Le contexte institutionnel et politique
- 2001 – Modification de la Loi sur les parcs pour ne retenir qu’une seule catégorie de parc, soit celle de parc national, ce qui met côté à côte conservation et récréation extensive. Toute modification aux limites territoriales peut être soumise à une consultation publique.
- 2002 – Consultation sur la modification du zonage du parc et des orientations de développement à la suite du dépôt par Intermont inc. (compagnie gestionnaire des infrastructures de ski et de golf) d’un plan de développement visant à assurer la relance du centre de ski alpin et du terrain de golf. Divergence au sujet de l’échange de terrains prévu.

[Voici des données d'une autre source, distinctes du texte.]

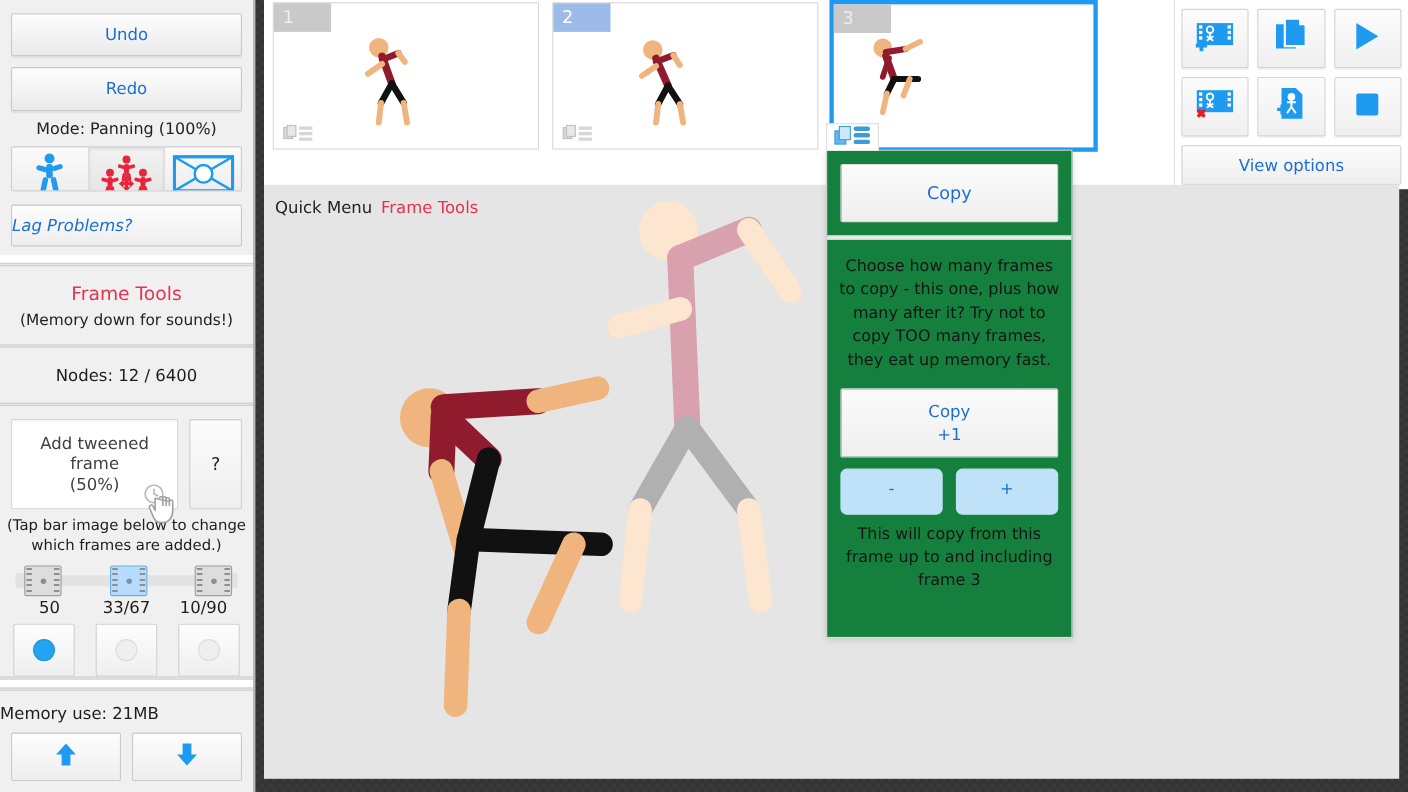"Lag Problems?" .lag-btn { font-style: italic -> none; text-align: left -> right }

- 2004 – Mandat de consultation par le Bureau d’audiences publiques sur l’environnement (BAPE) à la suite du dépôt du Plan directeur de développement de la station touristique (265 mémoires déposés). Conclusion : examiner d’autres options qui permettent la coexistence des activités dans les territoires sous bail sans porter atteinte à l’intégrité du parc national.

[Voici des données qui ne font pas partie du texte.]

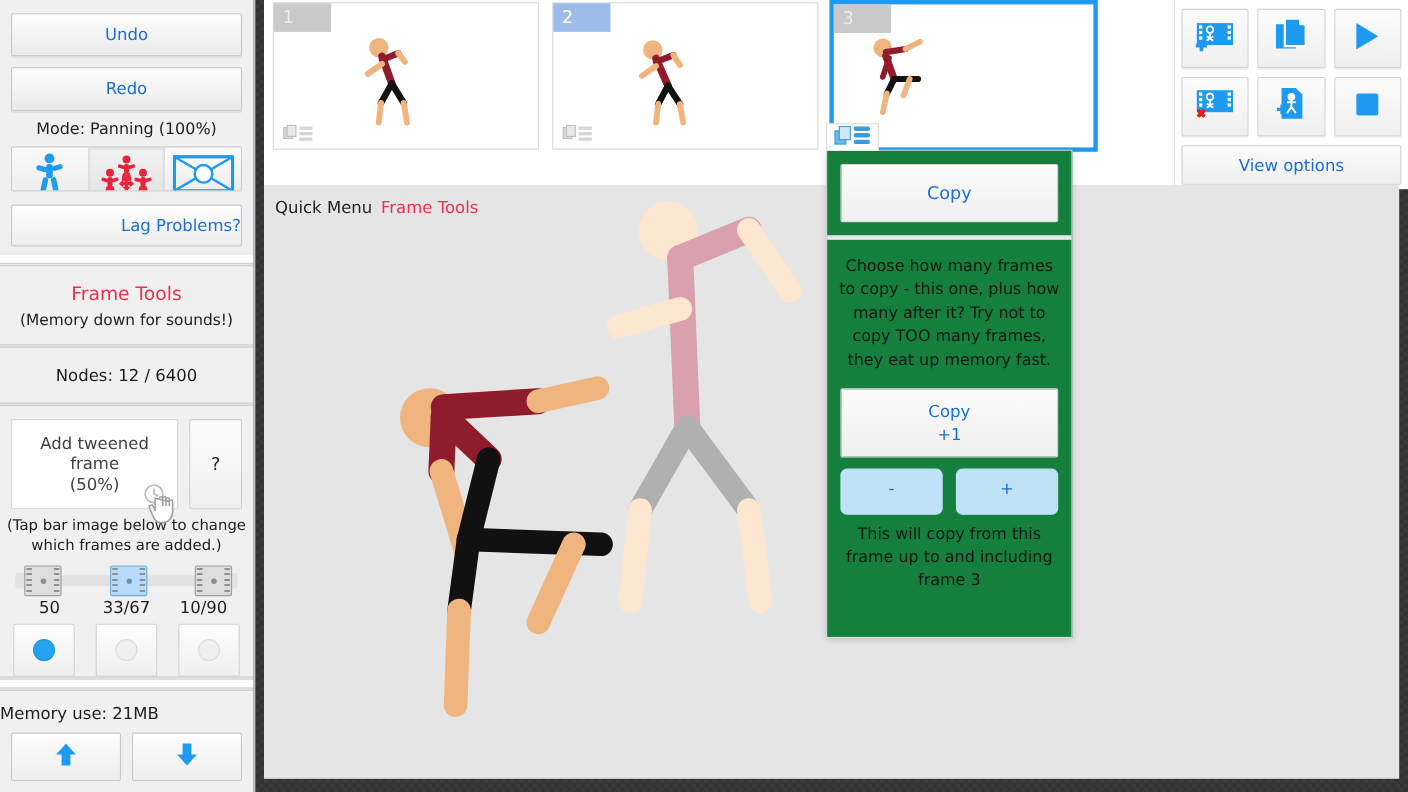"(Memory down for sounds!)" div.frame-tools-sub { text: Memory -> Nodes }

- 2006 – Adoption du projet de loi 23 modifiant les limites du parc et autorisant la vente de terrains dézonés au secteur privé pour la construction immobilière, et ce, malgré les recommandations du BAPE. Ce projet de loi soulève la colère de la communauté, suscite des hostilités et crée une polarisation dans le conflit.
Les objets du conflit
- Modifications des limites du parc conduisant à des échanges de terrains pour soustraire du parc des terrains nécessaires à la construction du complexe immobilier visant à rentabiliser le centre de ski.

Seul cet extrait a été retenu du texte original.